Walmart yanks Black Lives Matter clothing line from website

America’s largest retailer, Walmart, announced Wednesday it would remove clothing from its e-commerce line after the National Fraternal Order of Police (FOP) objected to the sale and asked the retail giant to remove it from the company’s website.

The particular line of clothing represented the Black Lives Matter movement and reads “Bulletproof Black Lives Matter” across the chest of the apparel.

The clothing line is neither carried by Walmart stores nor is it directly sold by the retailer, but rather offered through Walmart’s Marketplace by third-party vendor, Old Glory.  Prices for the “Bulletproof” clothing range between $18.95 and $36.95.

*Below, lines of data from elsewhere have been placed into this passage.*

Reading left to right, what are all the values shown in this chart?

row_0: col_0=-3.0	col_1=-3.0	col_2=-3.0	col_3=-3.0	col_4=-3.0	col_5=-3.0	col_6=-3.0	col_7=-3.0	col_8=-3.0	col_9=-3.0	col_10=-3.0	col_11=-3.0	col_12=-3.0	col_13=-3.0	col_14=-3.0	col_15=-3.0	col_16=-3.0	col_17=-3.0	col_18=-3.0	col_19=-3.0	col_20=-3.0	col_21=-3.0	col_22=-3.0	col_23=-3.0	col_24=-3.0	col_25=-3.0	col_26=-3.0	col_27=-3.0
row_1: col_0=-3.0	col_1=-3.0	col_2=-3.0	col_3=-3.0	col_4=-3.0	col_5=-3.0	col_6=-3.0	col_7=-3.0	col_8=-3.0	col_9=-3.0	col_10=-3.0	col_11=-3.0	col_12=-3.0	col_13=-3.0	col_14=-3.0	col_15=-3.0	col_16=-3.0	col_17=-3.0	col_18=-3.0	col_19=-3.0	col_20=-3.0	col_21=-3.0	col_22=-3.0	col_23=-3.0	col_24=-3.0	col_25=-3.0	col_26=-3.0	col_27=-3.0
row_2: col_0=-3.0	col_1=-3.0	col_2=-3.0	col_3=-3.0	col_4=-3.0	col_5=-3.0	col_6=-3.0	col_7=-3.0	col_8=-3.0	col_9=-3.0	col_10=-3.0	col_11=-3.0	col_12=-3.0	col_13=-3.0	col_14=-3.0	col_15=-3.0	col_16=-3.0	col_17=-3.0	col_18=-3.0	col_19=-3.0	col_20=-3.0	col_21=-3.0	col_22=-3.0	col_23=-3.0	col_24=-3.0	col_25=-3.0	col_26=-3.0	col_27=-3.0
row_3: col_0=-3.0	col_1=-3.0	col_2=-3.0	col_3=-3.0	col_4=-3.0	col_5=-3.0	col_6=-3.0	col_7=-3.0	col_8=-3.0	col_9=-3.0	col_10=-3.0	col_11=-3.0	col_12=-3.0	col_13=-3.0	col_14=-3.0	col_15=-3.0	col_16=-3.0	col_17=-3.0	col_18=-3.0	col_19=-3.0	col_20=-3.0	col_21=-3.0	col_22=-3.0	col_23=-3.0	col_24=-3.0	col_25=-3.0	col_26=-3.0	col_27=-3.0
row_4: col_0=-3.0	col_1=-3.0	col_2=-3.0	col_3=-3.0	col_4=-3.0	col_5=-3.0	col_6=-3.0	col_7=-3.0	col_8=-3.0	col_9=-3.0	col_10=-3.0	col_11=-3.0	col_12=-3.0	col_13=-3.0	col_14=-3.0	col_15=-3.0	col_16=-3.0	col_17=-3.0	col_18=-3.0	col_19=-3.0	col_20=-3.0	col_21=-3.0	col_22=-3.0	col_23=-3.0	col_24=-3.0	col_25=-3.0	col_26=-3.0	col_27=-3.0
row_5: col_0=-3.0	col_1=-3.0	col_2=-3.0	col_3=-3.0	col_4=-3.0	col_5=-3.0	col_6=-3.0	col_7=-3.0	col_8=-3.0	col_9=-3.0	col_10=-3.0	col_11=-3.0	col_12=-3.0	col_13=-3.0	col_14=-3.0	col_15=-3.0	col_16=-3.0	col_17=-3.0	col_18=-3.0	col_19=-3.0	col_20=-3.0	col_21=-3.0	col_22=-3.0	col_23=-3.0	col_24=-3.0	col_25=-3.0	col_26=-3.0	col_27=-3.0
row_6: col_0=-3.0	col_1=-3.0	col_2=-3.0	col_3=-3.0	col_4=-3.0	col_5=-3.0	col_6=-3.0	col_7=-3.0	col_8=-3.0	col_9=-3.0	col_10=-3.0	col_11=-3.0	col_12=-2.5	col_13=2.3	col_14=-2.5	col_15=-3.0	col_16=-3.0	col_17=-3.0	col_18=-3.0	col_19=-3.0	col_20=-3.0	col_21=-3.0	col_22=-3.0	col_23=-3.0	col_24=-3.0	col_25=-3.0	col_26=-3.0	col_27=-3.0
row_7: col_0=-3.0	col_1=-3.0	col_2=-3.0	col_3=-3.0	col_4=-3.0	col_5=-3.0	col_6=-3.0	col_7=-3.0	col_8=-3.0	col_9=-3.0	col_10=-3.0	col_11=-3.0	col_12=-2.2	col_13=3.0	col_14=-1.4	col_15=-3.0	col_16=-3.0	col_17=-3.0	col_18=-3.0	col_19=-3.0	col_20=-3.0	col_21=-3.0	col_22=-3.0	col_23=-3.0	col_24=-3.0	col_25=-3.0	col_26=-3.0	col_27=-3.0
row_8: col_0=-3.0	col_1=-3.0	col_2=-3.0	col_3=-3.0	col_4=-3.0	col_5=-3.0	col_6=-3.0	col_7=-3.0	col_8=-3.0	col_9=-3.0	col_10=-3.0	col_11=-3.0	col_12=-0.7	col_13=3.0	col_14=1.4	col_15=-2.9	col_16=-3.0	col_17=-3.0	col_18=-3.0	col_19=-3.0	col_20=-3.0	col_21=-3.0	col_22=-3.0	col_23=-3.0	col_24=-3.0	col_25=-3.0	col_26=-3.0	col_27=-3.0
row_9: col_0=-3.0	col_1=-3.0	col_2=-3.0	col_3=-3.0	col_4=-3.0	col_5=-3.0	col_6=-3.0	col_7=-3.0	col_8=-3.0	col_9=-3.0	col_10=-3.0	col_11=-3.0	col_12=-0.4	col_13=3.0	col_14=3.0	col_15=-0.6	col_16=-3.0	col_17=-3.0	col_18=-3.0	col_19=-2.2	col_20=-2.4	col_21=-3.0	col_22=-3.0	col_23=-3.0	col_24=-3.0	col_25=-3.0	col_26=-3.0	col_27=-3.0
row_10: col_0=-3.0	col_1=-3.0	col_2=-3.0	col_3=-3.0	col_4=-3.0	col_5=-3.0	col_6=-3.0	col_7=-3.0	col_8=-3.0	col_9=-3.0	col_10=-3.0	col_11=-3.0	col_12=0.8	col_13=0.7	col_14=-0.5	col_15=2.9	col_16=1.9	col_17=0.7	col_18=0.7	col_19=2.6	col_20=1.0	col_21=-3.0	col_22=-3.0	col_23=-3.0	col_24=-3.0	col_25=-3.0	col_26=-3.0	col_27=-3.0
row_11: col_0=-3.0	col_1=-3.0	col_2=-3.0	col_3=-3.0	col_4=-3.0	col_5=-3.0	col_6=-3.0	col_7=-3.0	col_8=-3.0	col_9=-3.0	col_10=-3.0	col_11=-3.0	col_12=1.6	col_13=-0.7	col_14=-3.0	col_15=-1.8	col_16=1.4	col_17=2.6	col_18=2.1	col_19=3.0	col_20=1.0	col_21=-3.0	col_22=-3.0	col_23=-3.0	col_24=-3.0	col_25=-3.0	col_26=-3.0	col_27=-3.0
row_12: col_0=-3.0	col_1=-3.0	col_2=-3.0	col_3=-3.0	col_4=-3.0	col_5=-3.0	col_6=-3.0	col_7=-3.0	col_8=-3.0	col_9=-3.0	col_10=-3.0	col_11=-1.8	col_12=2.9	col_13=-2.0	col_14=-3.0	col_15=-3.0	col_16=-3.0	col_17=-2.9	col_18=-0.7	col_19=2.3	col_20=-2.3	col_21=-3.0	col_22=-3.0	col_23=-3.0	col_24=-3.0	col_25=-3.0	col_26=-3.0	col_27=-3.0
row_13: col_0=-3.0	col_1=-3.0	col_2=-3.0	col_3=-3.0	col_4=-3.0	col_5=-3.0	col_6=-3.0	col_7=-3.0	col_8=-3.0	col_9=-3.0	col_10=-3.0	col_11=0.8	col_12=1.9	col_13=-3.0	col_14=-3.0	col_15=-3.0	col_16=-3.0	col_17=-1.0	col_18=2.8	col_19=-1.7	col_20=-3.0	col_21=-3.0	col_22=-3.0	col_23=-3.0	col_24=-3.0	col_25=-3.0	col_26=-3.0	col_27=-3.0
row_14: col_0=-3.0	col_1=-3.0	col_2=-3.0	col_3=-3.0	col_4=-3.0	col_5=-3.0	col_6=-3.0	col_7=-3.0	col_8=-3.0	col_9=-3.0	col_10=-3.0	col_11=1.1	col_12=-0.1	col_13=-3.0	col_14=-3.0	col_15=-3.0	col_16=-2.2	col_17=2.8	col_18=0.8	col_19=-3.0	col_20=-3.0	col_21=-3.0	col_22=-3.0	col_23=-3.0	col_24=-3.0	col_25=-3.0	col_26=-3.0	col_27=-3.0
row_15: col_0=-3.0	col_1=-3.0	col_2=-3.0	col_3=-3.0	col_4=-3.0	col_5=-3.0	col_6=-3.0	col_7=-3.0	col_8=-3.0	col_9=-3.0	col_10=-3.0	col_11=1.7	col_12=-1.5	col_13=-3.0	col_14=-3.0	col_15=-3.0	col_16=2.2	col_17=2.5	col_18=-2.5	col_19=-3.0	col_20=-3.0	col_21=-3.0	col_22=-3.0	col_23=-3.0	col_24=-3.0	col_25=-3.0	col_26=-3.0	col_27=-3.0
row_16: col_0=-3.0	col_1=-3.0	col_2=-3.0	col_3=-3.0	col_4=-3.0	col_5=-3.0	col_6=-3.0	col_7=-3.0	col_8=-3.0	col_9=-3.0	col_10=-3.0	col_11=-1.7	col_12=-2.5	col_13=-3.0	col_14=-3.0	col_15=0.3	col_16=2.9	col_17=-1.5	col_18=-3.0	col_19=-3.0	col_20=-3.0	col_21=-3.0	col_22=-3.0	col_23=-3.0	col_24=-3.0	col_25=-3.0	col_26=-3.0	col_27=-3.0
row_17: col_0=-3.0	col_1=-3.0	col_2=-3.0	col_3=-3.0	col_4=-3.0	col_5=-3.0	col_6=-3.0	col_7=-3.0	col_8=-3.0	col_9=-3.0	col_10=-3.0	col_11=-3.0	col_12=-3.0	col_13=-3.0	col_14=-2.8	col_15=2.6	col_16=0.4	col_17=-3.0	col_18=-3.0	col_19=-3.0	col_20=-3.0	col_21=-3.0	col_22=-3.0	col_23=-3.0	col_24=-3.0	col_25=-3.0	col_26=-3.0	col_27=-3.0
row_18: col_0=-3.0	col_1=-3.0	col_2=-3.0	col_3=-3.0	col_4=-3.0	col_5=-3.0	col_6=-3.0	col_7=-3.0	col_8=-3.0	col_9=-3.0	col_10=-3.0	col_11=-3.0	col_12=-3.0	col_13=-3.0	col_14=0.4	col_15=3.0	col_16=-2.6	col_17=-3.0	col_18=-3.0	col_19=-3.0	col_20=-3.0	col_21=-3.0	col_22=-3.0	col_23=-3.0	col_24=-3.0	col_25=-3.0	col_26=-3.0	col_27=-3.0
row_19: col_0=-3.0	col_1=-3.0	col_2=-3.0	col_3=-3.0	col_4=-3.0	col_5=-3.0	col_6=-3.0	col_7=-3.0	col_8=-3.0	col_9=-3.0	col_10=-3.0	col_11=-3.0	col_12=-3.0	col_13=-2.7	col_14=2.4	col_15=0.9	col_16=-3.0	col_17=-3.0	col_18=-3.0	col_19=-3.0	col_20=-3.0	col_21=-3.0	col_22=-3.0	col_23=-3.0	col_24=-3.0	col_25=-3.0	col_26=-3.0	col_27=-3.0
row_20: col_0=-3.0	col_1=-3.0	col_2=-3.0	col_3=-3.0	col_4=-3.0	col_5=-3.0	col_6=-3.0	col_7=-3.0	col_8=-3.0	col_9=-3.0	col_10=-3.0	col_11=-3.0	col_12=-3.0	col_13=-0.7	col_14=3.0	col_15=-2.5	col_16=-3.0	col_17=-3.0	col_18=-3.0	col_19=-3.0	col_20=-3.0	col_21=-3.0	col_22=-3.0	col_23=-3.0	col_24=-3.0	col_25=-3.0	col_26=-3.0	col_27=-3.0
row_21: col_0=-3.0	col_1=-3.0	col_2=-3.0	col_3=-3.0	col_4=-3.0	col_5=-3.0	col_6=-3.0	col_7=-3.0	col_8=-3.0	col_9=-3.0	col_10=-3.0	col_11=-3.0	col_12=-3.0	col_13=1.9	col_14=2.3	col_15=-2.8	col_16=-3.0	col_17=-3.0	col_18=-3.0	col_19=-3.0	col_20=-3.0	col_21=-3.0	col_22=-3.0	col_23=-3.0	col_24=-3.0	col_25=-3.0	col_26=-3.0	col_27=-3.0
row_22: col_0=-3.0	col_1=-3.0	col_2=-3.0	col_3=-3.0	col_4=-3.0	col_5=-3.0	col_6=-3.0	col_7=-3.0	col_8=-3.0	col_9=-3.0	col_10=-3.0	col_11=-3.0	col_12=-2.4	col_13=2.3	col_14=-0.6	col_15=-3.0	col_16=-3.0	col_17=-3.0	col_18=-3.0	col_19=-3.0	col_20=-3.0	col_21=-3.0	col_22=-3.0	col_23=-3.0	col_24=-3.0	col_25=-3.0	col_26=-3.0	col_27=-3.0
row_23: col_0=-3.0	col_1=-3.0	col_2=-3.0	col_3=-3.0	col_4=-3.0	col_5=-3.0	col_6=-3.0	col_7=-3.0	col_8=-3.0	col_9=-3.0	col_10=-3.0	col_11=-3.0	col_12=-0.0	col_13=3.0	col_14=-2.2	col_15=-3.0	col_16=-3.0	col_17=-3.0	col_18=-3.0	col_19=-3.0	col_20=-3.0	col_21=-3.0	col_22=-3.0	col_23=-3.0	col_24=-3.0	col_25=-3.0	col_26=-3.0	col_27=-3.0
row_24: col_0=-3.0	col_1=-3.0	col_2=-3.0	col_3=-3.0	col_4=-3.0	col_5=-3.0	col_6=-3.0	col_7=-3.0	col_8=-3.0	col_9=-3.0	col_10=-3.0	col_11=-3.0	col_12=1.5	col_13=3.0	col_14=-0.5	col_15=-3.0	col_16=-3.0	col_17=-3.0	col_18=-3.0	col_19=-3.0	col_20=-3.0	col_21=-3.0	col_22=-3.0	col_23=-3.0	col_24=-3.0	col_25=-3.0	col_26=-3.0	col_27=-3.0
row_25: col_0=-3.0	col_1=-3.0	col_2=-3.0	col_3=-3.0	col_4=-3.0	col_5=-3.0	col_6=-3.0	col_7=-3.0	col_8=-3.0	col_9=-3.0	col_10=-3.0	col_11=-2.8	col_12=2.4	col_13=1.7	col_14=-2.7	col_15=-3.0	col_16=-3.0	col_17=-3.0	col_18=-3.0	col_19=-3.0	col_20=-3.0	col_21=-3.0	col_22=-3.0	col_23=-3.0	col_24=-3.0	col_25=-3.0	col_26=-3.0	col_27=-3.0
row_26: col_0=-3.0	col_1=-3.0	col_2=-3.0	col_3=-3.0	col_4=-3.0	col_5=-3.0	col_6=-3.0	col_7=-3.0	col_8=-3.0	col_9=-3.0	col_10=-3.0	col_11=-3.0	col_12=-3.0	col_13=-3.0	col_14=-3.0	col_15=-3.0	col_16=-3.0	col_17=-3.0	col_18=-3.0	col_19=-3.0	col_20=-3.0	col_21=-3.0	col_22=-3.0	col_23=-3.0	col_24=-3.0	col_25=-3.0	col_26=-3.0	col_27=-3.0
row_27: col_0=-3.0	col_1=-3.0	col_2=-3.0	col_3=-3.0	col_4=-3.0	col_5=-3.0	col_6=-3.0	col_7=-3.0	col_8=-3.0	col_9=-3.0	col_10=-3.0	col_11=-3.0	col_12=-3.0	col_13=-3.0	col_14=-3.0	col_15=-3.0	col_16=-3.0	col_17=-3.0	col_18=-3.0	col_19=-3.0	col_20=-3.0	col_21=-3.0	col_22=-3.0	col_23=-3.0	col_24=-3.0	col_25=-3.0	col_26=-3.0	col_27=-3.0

Bulletproof Black Lives Matter Hoodie

Following the discovery the retail firm was offering the BLM attire, FOP, the country’s largest police advocacy group, wrote a letter to the chain store imploring management to consider refusing to carry the clothing.

Citing the offensive nature of the garments and reminding Walmart’s president, C. Douglas McMillon, of the company’s civic responsibility, the letter read, in part:

“Commercializing our differences will not help our local police and communities to build greater trust and respect for one another. Turning a buck on strained relationships will not contribute to the healing process.”

Acknowledging the concerns demonstrated by the FOP and customers, Walmart notified consumers it would no longer carry any clothing with the word “Bulletproof” adorning clothing in a statement released Wednesday.

“Like other online retailers, we have a marketplace with millions of items offered by third parties that includes Blue Lives Matter, Black Lives Matter and All Lives Matter merchandise.  After hearing concerns from customers, we are removing the specific item with the ‘bulletproof’ reference,” it read.

In the recent past, the retailer has come under criticism for carrying products which illustrated the Confederate flag; Walmart has since banned the sale of such items.